──────── PAGE EXCERPT

Home of Guinness gives new chance to refugees and asylum-seekers in Ireland

The Learning For Life Programme trains refugees and asylum-seekers to work in Ireland's hospitality industry


Belinda Kassab pulls a pint of Ireland's famous stout in the Guinness Storehouse, Dublin  © UNHCR


Sandra Mlauzi never thought there was much to pouring a pint of Guinness. “I had no idea that after the pouring you have to let it settle first, before pouring again. It is like a tradition.”

Sandra is one of a group of 20 refugees and asylum-seekers taking part in the ‘Learning for life’ programme, a 12-week training scheme designed by Guinness’s parent company Diageo to prepare students for the hospitality industry.

Eight weeks are spent in a training facility, where students are equipped with the training and skills they’ll need to pull pints, work cash registers and do interviews for jobs in the future. This is followed by four weeks placement working in hotels, retail or in Sandra’s case, the Guinness Storehouse, the 116-year-old building that serves as the multi-storied, interactive visitor centre that tells the story of Ireland’s favourite–drink.

With over 1.6 million visitors in 2016, the Storehouse is constantly recruiting staff, which is why Diageo began reaching out to communities often forgotten about by traditional recruiters. After first taking on people from the local area, In January 2018 the Learning For Life Programme began training refugees and asylum-seekers, who they believed could benefit from the City and Guilds accredited course.

“Refugees are coming to Ireland out of necessity and after escaping harsh regimes, where their religion, culture, gender or other factors can lead to extreme hardship and even death in some cases” says Liam Reid, Corporate Director for Diageo. “We’ve identified them as a new population in Ireland which had huge need to integrate, work and settle here despite barriers such as language, education, cultural change and other factors”.

────────────────
──────── DATA EXTRACT

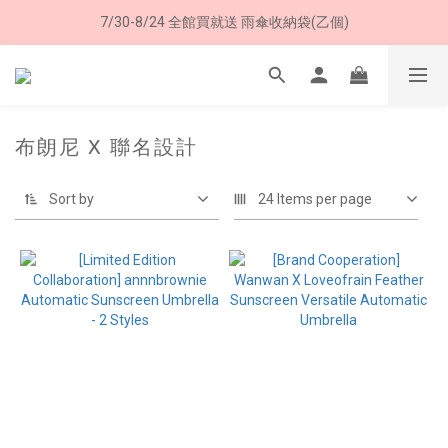
7/30-8/24 全館買就送 雨傘收納袋(乙個)
8/8 父親節限定 超商取貨免運費
8/8 父親節限定 超商取貨免運費
布朗尼 X 聯名設計
Sort by
24 Items per page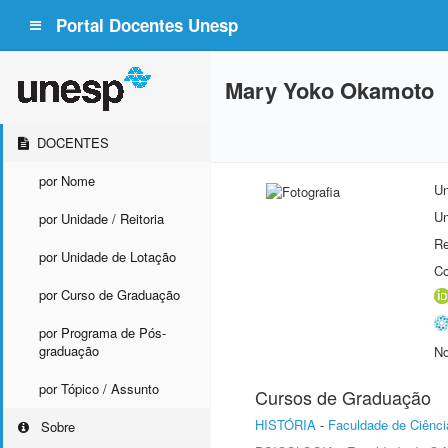
Portal Docentes Unesp
Mary Yoko Okamoto
DOCENTES
por Nome
Un
Un
por Unidade / Reitoria
Re
por Unidade de Lotação
Co
por Curso de Graduação
por Programa de Pós-
graduação
No
por Tópico / Assunto
Cursos de Graduação
HISTÓRIA
-
Faculdade de Ciênci
Sobre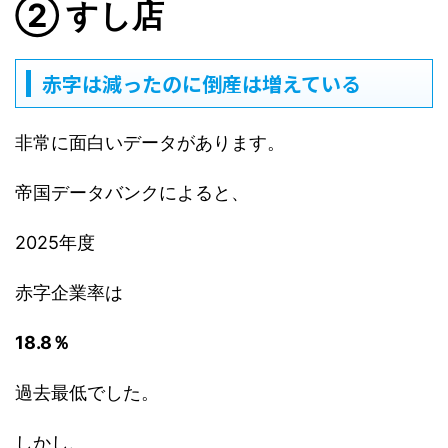
② すし店
赤字は減ったのに倒産は増えている
非常に面白いデータがあります。
帝国データバンクによると、
2025年度
赤字企業率は
18.8％
過去最低でした。
しかし、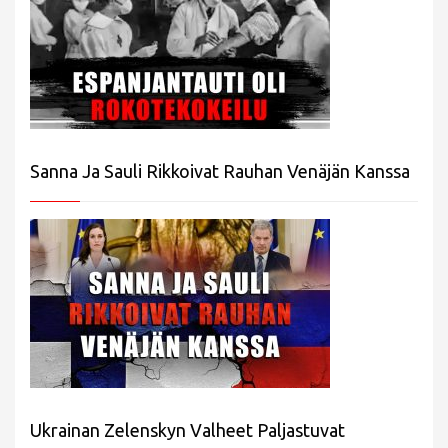
Sanna Ja Sauli Rikkoivat Rauhan Venäjän Kanssa
Ukrainan Zelenskyn Valheet Paljastuvat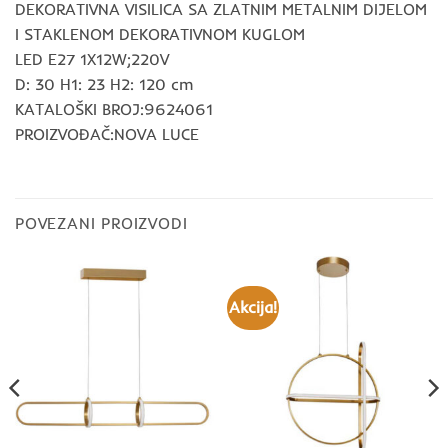
DEKORATIVNA VISILICA SA ZLATNIM METALNIM DIJELOM
I STAKLENOM DEKORATIVNOM KUGLOM
LED E27 1X12W;220V
D: 30 H1: 23 H2: 120 cm
KATALOŠKI BROJ:9624061
PROIZVOĐAČ:NOVA LUCE
POVEZANI PROIZVODI
Akcija!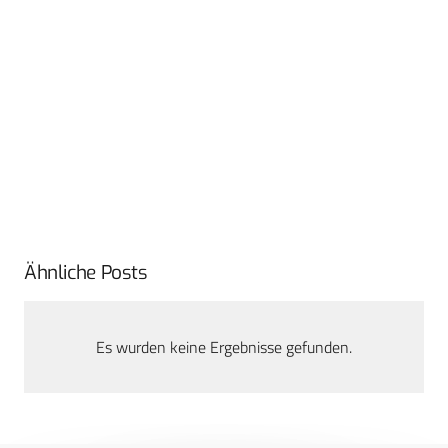
Ähnliche Posts
Es wurden keine Ergebnisse gefunden.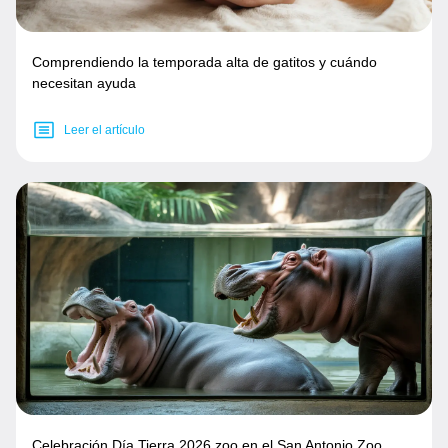
Comprendiendo la temporada alta de gatitos y cuándo
necesitan ayuda
Leer el artículo
Celebración Día Tierra 2026 zoo en el San Antonio Zoo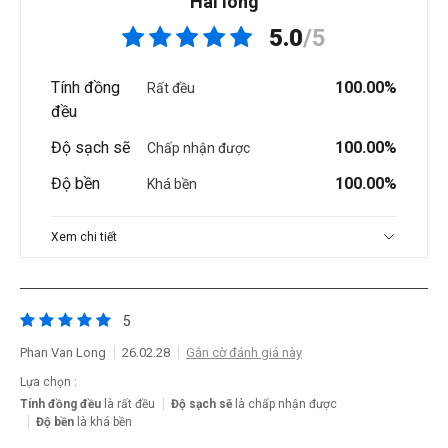
Hài lòng
5.0
/5
Tính đồng
100.00%
Rất đều
đều
Độ sạch sẽ
100.00%
Chấp nhận được
Độ bền
100.00%
Khá bền
Xem chi tiết
5
Phan Van Long
26.02.28
Gắn cờ đánh giá này
Lựa chọn :
Tính đồng đều
là rất đều
Độ sạch sẽ
là chấp nhận được
Độ bền
là khá bền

────────────────

According to the article on the Guinness refugee training program, how many visitors did the Storehouse have in 2016? This material comes from a separate source.

# [COMPLETED EXERCISE]
Over 1.6 million.